Mr. Harper made a few turns, asked directions a couple of times, and finally pulled up in front of a small house on a dark side street. A bearded man walked out of the house, holding a lantern. “Samuel,” he said, “about time you came to town.”
“Held out as long as I could, John,” Samuel replied. “I’ve lost everything but what we’ve got in this wagon.”
“I’m very sorry for that,” John said, coming over to the wagon. “but of course you’re welcome to stay here. Martha,” he said, nodding to the woman. “And how are little Rachel and Samuel?” He reached into the wagon and patted them on the heads. Then he turned to Kevin and me with a puzzled expression. “And you are–?”

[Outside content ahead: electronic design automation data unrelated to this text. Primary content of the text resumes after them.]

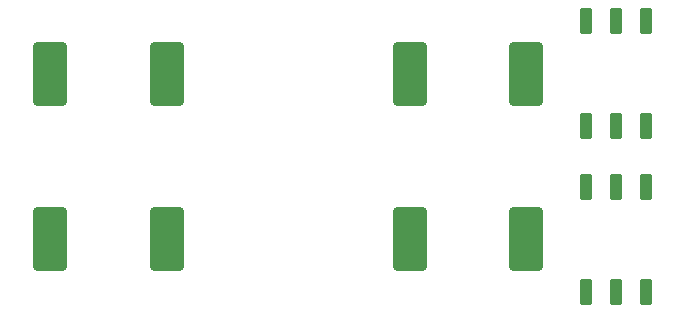
<source format=gtp>
G04*
G04 #@! TF.GenerationSoftware,Altium Limited,Altium Designer,22.4.2 (48)*
G04*
G04 Layer_Color=8421504*
%FSLAX44Y44*%
%MOMM*%
G71*
G04*
G04 #@! TF.SameCoordinates,4816D0BE-1F83-4A6B-9D26-C2E6DC4596A5*
G04*
G04*
G04 #@! TF.FilePolarity,Positive*
G04*
G01*
G75*
G04:AMPARAMS|DCode=12|XSize=5.4mm|YSize=2.9mm|CornerRadius=0.3625mm|HoleSize=0mm|Usage=FLASHONLY|Rotation=270.000|XOffset=0mm|YOffset=0mm|HoleType=Round|Shape=RoundedRectangle|*
%AMROUNDEDRECTD12*
21,1,5.4000,2.1750,0,0,270.0*
21,1,4.6750,2.9000,0,0,270.0*
1,1,0.7250,-1.0875,-2.3375*
1,1,0.7250,-1.0875,2.3375*
1,1,0.7250,1.0875,2.3375*
1,1,0.7250,1.0875,-2.3375*
%
%ADD12ROUNDEDRECTD12*%
G04:AMPARAMS|DCode=13|XSize=1.1mm|YSize=2.2mm|CornerRadius=0.1375mm|HoleSize=0mm|Usage=FLASHONLY|Rotation=0.000|XOffset=0mm|YOffset=0mm|HoleType=Round|Shape=RoundedRectangle|*
%AMROUNDEDRECTD13*
21,1,1.1000,1.9250,0,0,0.0*
21,1,0.8250,2.2000,0,0,0.0*
1,1,0.2750,0.4125,-0.9625*
1,1,0.2750,-0.4125,-0.9625*
1,1,0.2750,-0.4125,0.9625*
1,1,0.2750,0.4125,0.9625*
%
%ADD13ROUNDEDRECTD13*%
D12*
X564500Y70000D02*
D03*
X663500D02*
D03*
X564500Y-70000D02*
D03*
X663500D02*
D03*
X260500D02*
D03*
X359500D02*
D03*
X260500Y70000D02*
D03*
X359500D02*
D03*
D13*
X713600Y-25500D02*
D03*
X739000D02*
D03*
X764400D02*
D03*
Y-114500D02*
D03*
X739000D02*
D03*
X713600D02*
D03*
Y114500D02*
D03*
X739000D02*
D03*
X764400D02*
D03*
Y25500D02*
D03*
X739000D02*
D03*
X713600D02*
D03*
M02*

</source>
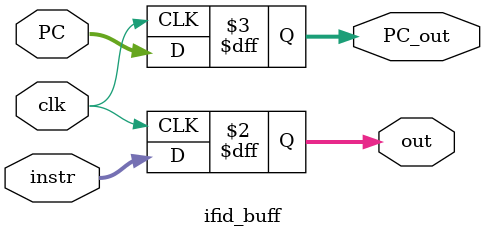
<source format=v>

`timescale 1ns / 1ps


module ifid_buff(
    instr, PC, PC_out, out, clk
    );
    input [31:0] instr;             // instruction input
    input [7:0] PC;                 // Program Counter (PC) input
    input clk;
    output reg [31:0] out;
    output reg [7:0] PC_out;
    
    always @(posedge clk) begin
        PC_out = PC;                // take the program counter and send it straight to output
        out = instr;                // take the instruction and send it straight to output
    end
endmodule
</source>
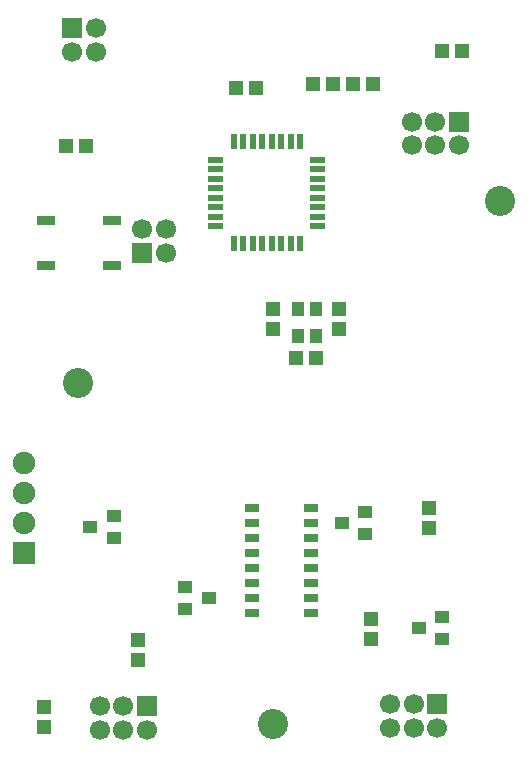
<source format=gbr>
G04 DipTrace Beta 2.9.0.1*
G04 TopMask.gbr*
%MOIN*%
G04 #@! TF.FileFunction,Soldermask,Top*
G04 #@! TF.Part,Single*
%AMOUTLINE0*
4,1,4,
0.03,-0.015,
0.03,0.015,
-0.03,0.015,
-0.03,-0.015,
0.03,-0.015,
0*%
%AMOUTLINE1*
4,1,4,
-0.011,0.025,
-0.011,-0.025,
0.011,-0.025,
0.011,0.025,
-0.011,0.025,
0*%
%AMOUTLINE2*
4,1,4,
-0.025,0.011,
-0.025,-0.011,
0.025,-0.011,
0.025,0.011,
-0.025,0.011,
0*%
%ADD20R,0.066929X0.066929*%
%ADD21C,0.066929*%
%ADD29C,0.1004*%
%ADD34R,0.051307X0.028079*%
%ADD36R,0.043433X0.04737*%
%ADD38C,0.074929*%
%ADD39R,0.074929X0.074929*%
%ADD42R,0.04737X0.041465*%
%ADD44R,0.051307X0.04737*%
%ADD46R,0.04737X0.051307*%
%ADD50OUTLINE0*%
%ADD51OUTLINE1*%
%ADD52OUTLINE2*%
%FSLAX26Y26*%
G04*
G70*
G90*
G75*
G01*
G04 TopMask*
%LPD*%
D46*
X1506470Y1856608D3*
Y1789678D3*
X1287697Y1856608D3*
Y1789678D3*
D44*
X1850535Y2718500D3*
X1917465D3*
X1231465Y2594500D3*
X1164535D3*
D42*
X1850276Y756098D3*
Y830902D3*
X1772223Y793500D3*
X1594276Y1106098D3*
Y1180902D3*
X1516223Y1143500D3*
X756526Y1094098D3*
Y1168902D3*
X678474Y1131500D3*
X994000Y931500D3*
Y856697D3*
X1072052Y894098D3*
D44*
X1618982Y2606686D3*
X1552052D3*
D29*
X638000Y1612500D3*
X1287697Y475213D3*
X2044026Y2219146D3*
D20*
X618630Y2793870D3*
D21*
Y2715130D3*
X697370D3*
Y2793870D3*
D20*
X866492Y533370D3*
D21*
X787752D3*
X709012D3*
Y454630D3*
X787752D3*
X866492D3*
D20*
X1835239Y539619D3*
D21*
X1756499D3*
X1677759D3*
Y460879D3*
X1756499D3*
X1835239D3*
D20*
X1906740Y2481870D3*
D21*
X1828000D3*
X1749260D3*
Y2403130D3*
X1828000D3*
X1906740D3*
D39*
X456360Y1044022D3*
D38*
Y1144022D3*
Y1244022D3*
Y1344022D3*
D20*
X850151Y2044127D3*
D21*
X928891D3*
Y2122867D3*
X850151D3*
D46*
X525117Y462711D3*
Y529640D3*
X838251Y688035D3*
Y754965D3*
D44*
X1431462Y1694091D3*
X1364533D3*
D46*
X1806501Y1194038D3*
Y1127109D3*
X1613000Y756035D3*
Y822965D3*
D44*
X1487465Y2606500D3*
X1420535D3*
X662465Y2402500D3*
X595535D3*
D50*
X750000Y2002500D3*
X530000D3*
X750000Y2152500D3*
X530000D3*
D51*
X1156764Y2075500D3*
X1188260D3*
X1219756D3*
X1251252D3*
X1282748D3*
X1314244D3*
X1345740D3*
X1377236D3*
D52*
X1436000Y2134264D3*
Y2165760D3*
Y2197256D3*
Y2228752D3*
Y2260248D3*
Y2291744D3*
Y2323240D3*
Y2354736D3*
D51*
X1377236Y2413500D3*
X1345740D3*
X1314244D3*
X1282748D3*
X1251252D3*
X1219756D3*
X1188260D3*
X1156764D3*
D52*
X1098000Y2354736D3*
Y2323240D3*
Y2291744D3*
Y2260248D3*
Y2228752D3*
Y2197256D3*
Y2165760D3*
Y2134264D3*
D36*
X1368898Y1856201D3*
Y1768799D3*
X1431102D3*
Y1856201D3*
D34*
X1412749Y844000D3*
Y894000D3*
Y944000D3*
Y994000D3*
Y1044000D3*
Y1094000D3*
Y1144000D3*
Y1194000D3*
X1215899D3*
Y1144000D3*
Y1094000D3*
Y1044000D3*
Y994000D3*
Y944000D3*
Y894000D3*
Y844000D3*
M02*

</source>
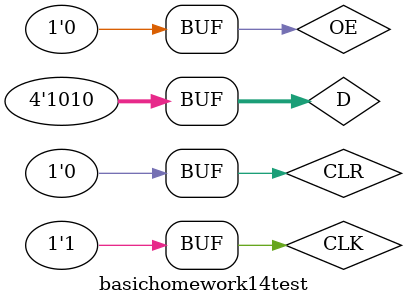
<source format=v>
`timescale 1ns / 1ps


module basichomework14test;

	// Inputs
	reg OE;
	reg CLR;
	reg CLK;
	reg [3:0] D;

	// Outputs
	wire [3:0] QN;

	// Instantiate the Unit Under Test (UUT)
	basichomework14 uut (
		.OE(OE), 
		.CLR(CLR), 
		.CLK(CLK), 
		.D(D), 
		.QN(QN)
	);

	initial begin
		// Initialize Inputs
		OE = 0;
		CLR = 0;
		CLK = 0;
		D = 0;

		// Wait 100 ns for global reset to finish
		#100;
        
		// Add stimulus here
		#100;
		D=4'b1010;
		OE<=1;
		
		#100;
		CLK<=1;
		
		#100;
		CLK<=0;
		CLR<=1;
		OE<=0;
		
		#100;
		CLK<=1;
		
		#100;
		CLK<=0;
		CLR<=0;
		
		#100;
		CLK<=1;
		
		

	end
      
endmodule


</source>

Samuel had joined his brother and was unlatching the back of the wagon. “Passers-by,” he said. “Everyone had to get out or be shot. We gave them a ride, out of the goodness of our hearts.”
We climbed down, followed by Martha and the children. Samuel and his brother walked back to the front of the wagon, unhitched the horse, and led it behind the house. Martha looked at us. “Will you be all right?” she asked.
I didn’t know what to say. “I guess so,” I said.
She reached back into the wagon and filled a small bag with apples, bread, and cheese. “Good luck,” she said, handing me the bag. “I’m sorry we can’t do more. It’s a hard time for everyone.” She turned to her kids. “Come on, children. Let’s go inside.”
Kevin and I watched them go into the small house. And then we were all alone on the dark street, in the strange world, and neither of us had a clue what to do next.